Whatever cautions this story holds in warning young women against idolizing a husband’s love, we shouldn’t overlook the tragedy: Her husband’s banner over her was disdain. Is she automatically an idolater because she longed to be delighted in by her husband? What about women like Leah today? Perhaps her final declaration of divine praise speaks as much indictment on her husband as it does sanctification in Leah.
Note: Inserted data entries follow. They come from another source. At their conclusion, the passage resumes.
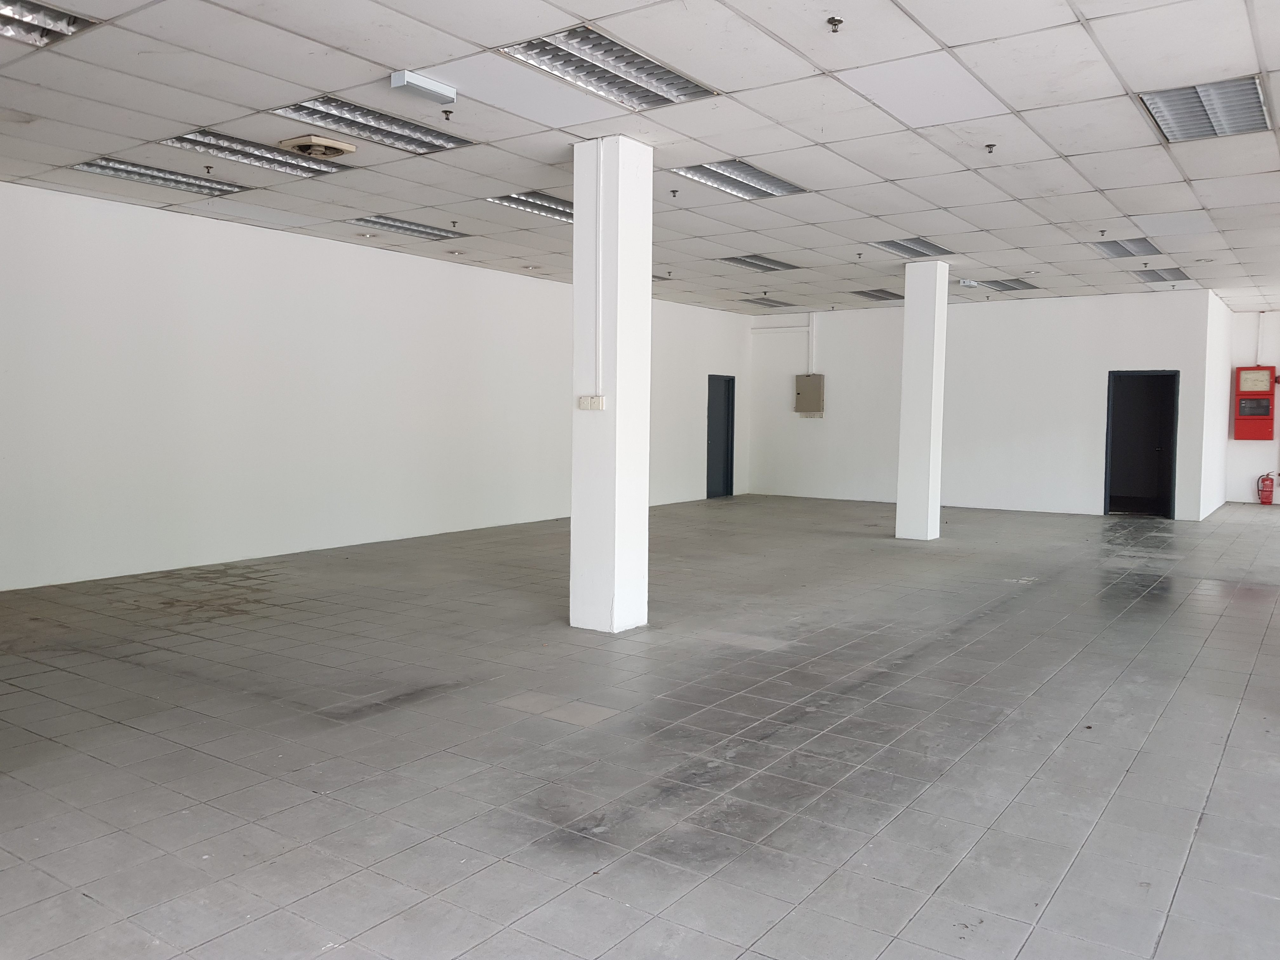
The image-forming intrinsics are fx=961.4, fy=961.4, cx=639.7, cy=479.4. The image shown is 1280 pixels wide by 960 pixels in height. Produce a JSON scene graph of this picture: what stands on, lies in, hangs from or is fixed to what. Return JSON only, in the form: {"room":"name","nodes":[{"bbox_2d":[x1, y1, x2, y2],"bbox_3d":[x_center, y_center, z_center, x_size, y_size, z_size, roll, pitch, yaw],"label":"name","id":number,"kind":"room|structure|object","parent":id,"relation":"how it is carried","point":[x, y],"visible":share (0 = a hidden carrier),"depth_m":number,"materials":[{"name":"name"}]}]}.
{"room":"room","nodes":[
{"label":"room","id":0,"kind":"room"},
{"bbox_2d":[0,176,750,592],"bbox_3d":[-2.492,-0.932,10.885,0.195,3.191,14.357,3,4,35],"label":"left wall","id":1,"kind":"structure","parent":0,"point":[226,334],"depth_m":9.23,"materials":[{"name":"white paint"}]},
{"bbox_2d":[705,373,735,499],"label":"door","id":2,"kind":"structure","parent":1,"relation":"in","point":[727,490],"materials":[{"name":"blue"}]},
{"bbox_2d":[0,492,1279,959],"bbox_3d":[2.033,1.039,6.877,9.585,0.117,17.025,3,4,35],"label":"tiled floor","id":3,"kind":"structure","parent":0,"point":[968,654],"depth_m":4.06,"materials":[{"name":"grey tile"}]},
{"bbox_2d":[570,133,652,632],"bbox_3d":[-0.191,-0.579,6.259,0.400,3.180,0.400,3,4,35],"label":"column","id":4,"kind":"structure","parent":3,"relation":"on","point":[618,407],"depth_m":6.11,"materials":[{"name":"white paint"}]},
{"bbox_2d":[577,394,605,410],"bbox_3d":[-0.301,-0.478,5.994,0.182,0.089,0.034,3,4,35],"label":"light switch","id":5,"kind":"object","parent":4,"relation":"attached to","point":[600,399],"visible":0.98,"depth_m":5.98,"materials":[{"name":"white plastic"}]},
{"bbox_2d":[594,142,603,397],"bbox_3d":[-0.269,-1.352,6.147,0.051,1.552,0.028,3,4,35],"label":"conduit","id":6,"kind":"object","parent":4,"relation":"attached to","point":[600,272],"visible":0.98,"depth_m":6.14,"materials":[{"name":"white plastic"}]},
{"bbox_2d":[895,259,948,541],"bbox_3d":[3.238,-0.882,11.002,0.392,3.230,0.389,3,4,35],"label":"column","id":7,"kind":"structure","parent":3,"relation":"on","point":[907,316],"depth_m":10.87,"materials":[{"name":"white paint"}]},
{"bbox_2d":[1256,472,1275,504],"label":"fire extinguisher","id":8,"kind":"object","parent":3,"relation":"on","point":[1268,498],"visible":0.99,"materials":[{"name":"red metal"}]},
{"bbox_2d":[0,0,1279,315],"bbox_3d":[1.985,-2.308,7.252,10.409,0.130,17.011,3,4,35],"label":"ceiling","id":9,"kind":"structure","parent":0,"point":[732,146],"depth_m":5.86,"materials":[{"name":"white tile"}]},
{"bbox_2d":[0,0,95,47],"bbox_3d":[-2.954,-2.070,4.087,0.546,0.081,0.951,3,4,35],"label":"ceiling light","id":10,"kind":"object","parent":9,"relation":"in","point":[70,23],"visible":0.92,"depth_m":4.37,"materials":[{"name":"silver metal"}]},
{"bbox_2d":[69,156,245,195],"bbox_3d":[-3.629,-2.297,7.312,0.535,0.053,1.113,3,4,35],"label":"ceiling light","id":11,"kind":"object","parent":9,"relation":"in","point":[147,176],"visible":0.77,"depth_m":7.27,"materials":[{"name":"silver metal"}]},
{"bbox_2d":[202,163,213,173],"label":"sprinkler head","id":12,"kind":"object","parent":9,"relation":"attached to","point":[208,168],"visible":0.98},
{"bbox_2d":[162,128,345,176],"bbox_3d":[-2.623,-2.217,6.525,0.549,0.063,1.042,3,4,35],"label":"ceiling light","id":13,"kind":"object","parent":9,"relation":"in","point":[303,168],"visible":0.76,"depth_m":6.51,"materials":[{"name":"silver metal"}]},
{"bbox_2d":[276,134,356,159],"bbox_3d":[-2.087,-2.154,6.237,0.346,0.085,0.373,3,4,35],"label":"ceiling vent","id":14,"kind":"object","parent":9,"relation":"attached to","point":[327,143],"visible":0.99,"depth_m":6.16,"materials":[{"name":"beige plastic"}]},
{"bbox_2d":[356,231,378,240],"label":"recessed downlight","id":15,"kind":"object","parent":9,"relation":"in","point":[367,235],"visible":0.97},
{"bbox_2d":[270,94,469,153],"bbox_3d":[-1.675,-2.199,5.961,0.583,0.064,1.094,3,4,35],"label":"ceiling light","id":16,"kind":"object","parent":9,"relation":"in","point":[380,119],"visible":0.8,"depth_m":5.95,"materials":[{"name":"silver metal"}]},
{"bbox_2d":[349,213,466,240],"bbox_3d":[-2.242,-2.427,9.262,0.550,0.050,1.094,3,4,35],"label":"ceiling light","id":17,"kind":"object","parent":9,"relation":"in","point":[398,227],"visible":0.89,"depth_m":9.22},
{"bbox_2d":[389,69,456,104],"bbox_3d":[-1.136,-2.052,5.033,0.111,0.085,0.336,3,4,35],"label":"emergency light","id":18,"kind":"object","parent":9,"relation":"attached to","point":[441,90],"visible":0.99,"depth_m":4.99,"materials":[{"name":"white"}]},
{"bbox_2d":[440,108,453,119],"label":"sprinkler head","id":19,"kind":"object","parent":9,"relation":"attached to","point":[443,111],"visible":0.98,"depth_m":5.55},
{"bbox_2d":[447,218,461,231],"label":"sprinkler head","id":20,"kind":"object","parent":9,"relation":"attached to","point":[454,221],"visible":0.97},
{"bbox_2d":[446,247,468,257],"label":"recessed downlight","id":21,"kind":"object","parent":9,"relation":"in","point":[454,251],"visible":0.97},
{"bbox_2d":[485,190,575,221],"bbox_3d":[-0.709,-2.331,8.219,0.589,0.054,1.146,3,4,35],"label":"ceiling light","id":22,"kind":"object","parent":9,"relation":"in","point":[544,208],"visible":0.52,"depth_m":8.12,"materials":[{"name":"silver metal"}]},
{"bbox_2d":[497,26,720,110],"bbox_3d":[-0.155,-2.113,4.966,0.577,0.063,1.082,3,4,35],"label":"ceiling light","id":23,"kind":"object","parent":9,"relation":"in","point":[565,63],"visible":0.9,"depth_m":4.94,"materials":[{"name":"silver metal"}]},
{"bbox_2d":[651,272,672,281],"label":"ceiling light","id":24,"kind":"object","parent":9,"relation":"in","point":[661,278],"visible":0.41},
{"bbox_2d":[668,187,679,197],"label":"sprinkler head","id":25,"kind":"object","parent":9,"relation":"attached to","point":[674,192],"visible":0.98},
{"bbox_2d":[668,157,806,199],"bbox_3d":[0.726,-2.290,7.308,0.620,0.055,1.013,3,4,35],"label":"ceiling light","id":26,"kind":"object","parent":9,"relation":"in","point":[780,186],"visible":0.86,"depth_m":7.30,"materials":[{"name":"silver metal"}]},
{"bbox_2d":[718,254,800,271],"bbox_3d":[1.364,-2.517,11.158,0.595,0.055,0.942,3,4,35],"label":"ceiling light","id":27,"kind":"object","parent":9,"relation":"in","point":[753,264],"visible":0.95,"depth_m":11.13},
{"bbox_2d":[738,296,793,307],"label":"ceiling light","id":28,"kind":"object","parent":9,"relation":"in","point":[777,302],"visible":0.98,"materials":[{"name":"grey metal"}]},
{"bbox_2d":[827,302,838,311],"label":"sprinkler head","id":29,"kind":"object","parent":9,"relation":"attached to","point":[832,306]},
{"bbox_2d":[826,15,843,31],"bbox_3d":[0.862,-2.006,4.244,0.069,0.045,0.069,3,4,35],"label":"sprinkler head","id":30,"kind":"object","parent":9,"relation":"attached to","point":[838,20],"visible":0.98,"depth_m":4.23},
{"bbox_2d":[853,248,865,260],"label":"sprinkler head","id":31,"kind":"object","parent":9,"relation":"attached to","point":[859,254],"visible":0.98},
{"bbox_2d":[850,287,903,301],"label":"ceiling light","id":32,"kind":"object","parent":9,"relation":"in","point":[891,294],"visible":0.93,"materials":[{"name":"grey metal"}]},
{"bbox_2d":[868,236,950,257],"bbox_3d":[2.852,-2.454,10.143,0.596,0.059,0.970,3,4,35],"label":"ceiling light","id":33,"kind":"object","parent":9,"relation":"in","point":[889,246],"visible":0.88,"depth_m":10.13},
{"bbox_2d":[958,278,979,288],"bbox_3d":[4.080,-2.436,11.962,0.204,0.092,0.250,3,4,35],"label":"emergency light","id":34,"kind":"object","parent":9,"relation":"attached to","point":[968,283],"visible":0.99,"depth_m":11.89,"materials":[{"name":"white"}]},
{"bbox_2d":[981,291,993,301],"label":"sprinkler head","id":35,"kind":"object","parent":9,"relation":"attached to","point":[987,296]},
{"bbox_2d":[983,142,996,154],"bbox_3d":[2.271,-2.141,6.236,0.069,0.053,0.069,3,4,35],"label":"sprinkler head","id":36,"kind":"object","parent":9,"relation":"attached to","point":[989,146],"visible":0.98,"depth_m":6.23},
{"bbox_2d":[973,277,1039,291],"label":"ceiling light","id":37,"kind":"object","parent":9,"relation":"in","point":[1021,283],"visible":0.89,"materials":[{"name":"grey metal"}]},
{"bbox_2d":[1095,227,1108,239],"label":"sprinkler head","id":38,"kind":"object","parent":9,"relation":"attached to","point":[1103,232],"visible":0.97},
{"bbox_2d":[1090,237,1161,259],"bbox_3d":[4.973,-2.382,9.872,0.521,0.059,0.870,3,4,35],"label":"ceiling light","id":39,"kind":"object","parent":9,"relation":"in","point":[1111,251],"visible":0.88,"depth_m":9.87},
{"bbox_2d":[1129,266,1190,283],"bbox_3d":[6.322,-2.488,11.715,0.512,0.062,0.897,3,4,35],"label":"ceiling light","id":40,"kind":"object","parent":9,"relation":"in","point":[1162,278],"visible":0.83,"depth_m":11.67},
{"bbox_2d":[1135,75,1271,143],"bbox_3d":[3.270,-2.131,5.545,0.567,0.060,0.840,3,4,35],"label":"ceiling light","id":41,"kind":"object","parent":9,"relation":"in","point":[1162,111],"visible":0.86,"depth_m":5.52,"materials":[{"name":"silver metal"}]},
{"bbox_2d":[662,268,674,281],"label":"sprinkler head","id":42,"kind":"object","parent":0,"point":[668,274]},
{"bbox_2d":[746,284,1220,521],"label":"back wall","id":43,"kind":"structure","parent":0,"point":[806,434],"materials":[{"name":"white paint"}]},
{"bbox_2d":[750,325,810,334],"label":"conduit","id":44,"kind":"object","parent":43,"relation":"attached to","point":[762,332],"visible":0.87,"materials":[{"name":"white"}]},
{"bbox_2d":[753,311,817,371],"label":"conduit pipe","id":45,"kind":"object","parent":43,"relation":"attached to","point":[812,334],"visible":0.83,"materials":[{"name":"white"}]},
{"bbox_2d":[793,373,824,415],"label":"electrical box","id":46,"kind":"object","parent":43,"relation":"attached to","point":[814,388],"visible":0.98,"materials":[{"name":"metal"}]},
{"bbox_2d":[806,313,818,375],"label":"conduit","id":47,"kind":"object","parent":43,"relation":"attached to","point":[812,334],"visible":0.92,"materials":[{"name":"white plastic"}]},
{"bbox_2d":[1103,368,1180,519],"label":"doorway","id":48,"kind":"structure","parent":43,"relation":"in","point":[1106,466],"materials":[{"name":"black"}]},
{"bbox_2d":[1200,288,1231,523],"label":"side wall","id":49,"kind":"structure","parent":0,"point":[1225,345],"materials":[{"name":"white paint"}]},
{"bbox_2d":[1222,309,1279,505],"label":"right wall","id":50,"kind":"structure","parent":0,"point":[1254,450],"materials":[{"name":"white paint"}]},
{"bbox_2d":[1232,365,1276,439],"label":"fire alarm panel","id":51,"kind":"object","parent":50,"relation":"attached to","point":[1238,415],"visible":0.98,"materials":[{"name":"red metal"}]},
{"bbox_2d":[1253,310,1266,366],"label":"conduit","id":52,"kind":"object","parent":50,"relation":"attached to","point":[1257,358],"visible":0.9,"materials":[{"name":"white plastic"}]}
]}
The point stands for husbands today: We did not marry Leah. We did not marry the wrong girl. The ring, the covenant, the marriage makes her, at all times, our Rachel. Not to be overlooked. Not to be despised, compared, or assumed. She is flesh of your flesh and bone of your bone. Your lovely deer, your graceful doe. Your lily. Your beautiful one. Your well of desire and spring of delight. And she does not need to bring you children, success in your career, or an airbrushed physique to receive your blush-provoking, grave-protecting love.

A Prayer for Every Husband

God does not tolerate his church. He does not ignore her. He does not wake up in the morning thinking he married the wrong girl. Familiarity does not dampen his passion. Eternity will seem like a moment to him because of his love for her. She does not scheme to win his embrace. He spent his strength for her in his earthly life and was pierced for her transgressions to stab at the roots of death and shield her from the grave.

This is amazing love, a holy love, a love that, to give an earthly analogy, God displays through husbands in our marriages: “As the bridegroom rejoices over the bride, so shall your God rejoice over you” (Isaiah 62:5).

Our delight in her is about his delight in us; our marriages about his (Ephesians 5:32). We, like Roy, follow our Bridegroom — braving Satan, the flesh, and the world — to plant our flag over her: She Is My Delight. Not, “She is my cook and cleaner.” Not, “She is my children’s mother.” But, “She is my chosen, my favorite, my fairest one.” She seeps into our sentences. Our hearts sing her name.

Time and again, let us pray, “Lord, may she increasingly be my delight.”